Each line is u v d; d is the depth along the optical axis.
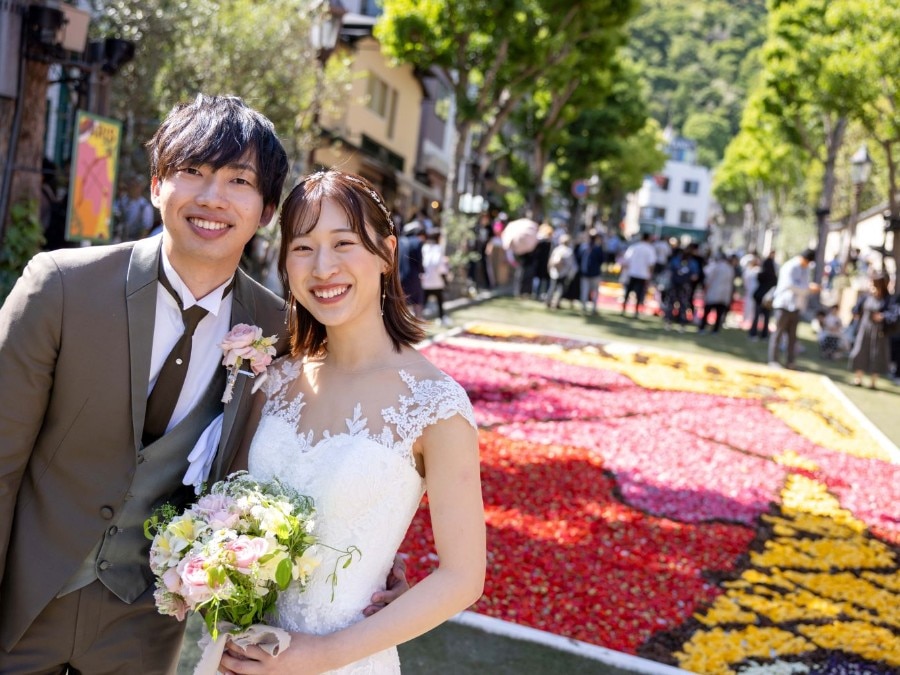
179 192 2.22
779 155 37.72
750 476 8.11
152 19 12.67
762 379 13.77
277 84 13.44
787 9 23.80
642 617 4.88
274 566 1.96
***
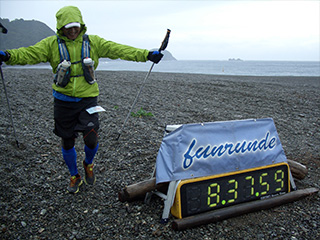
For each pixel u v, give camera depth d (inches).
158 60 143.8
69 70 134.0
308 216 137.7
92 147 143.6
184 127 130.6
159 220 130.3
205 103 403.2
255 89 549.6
***
Quote the data above exactly from the line with "Each line is" to the line with "274 566 1.96", both ends counted, and nothing else. Pictures don't go in.

__Answer to this problem__
Each line is u v d; d is the depth along the optical axis.
179 192 2.22
779 155 37.72
750 476 8.11
152 19 12.67
762 379 13.77
277 84 13.44
787 9 23.80
642 617 4.88
274 566 1.96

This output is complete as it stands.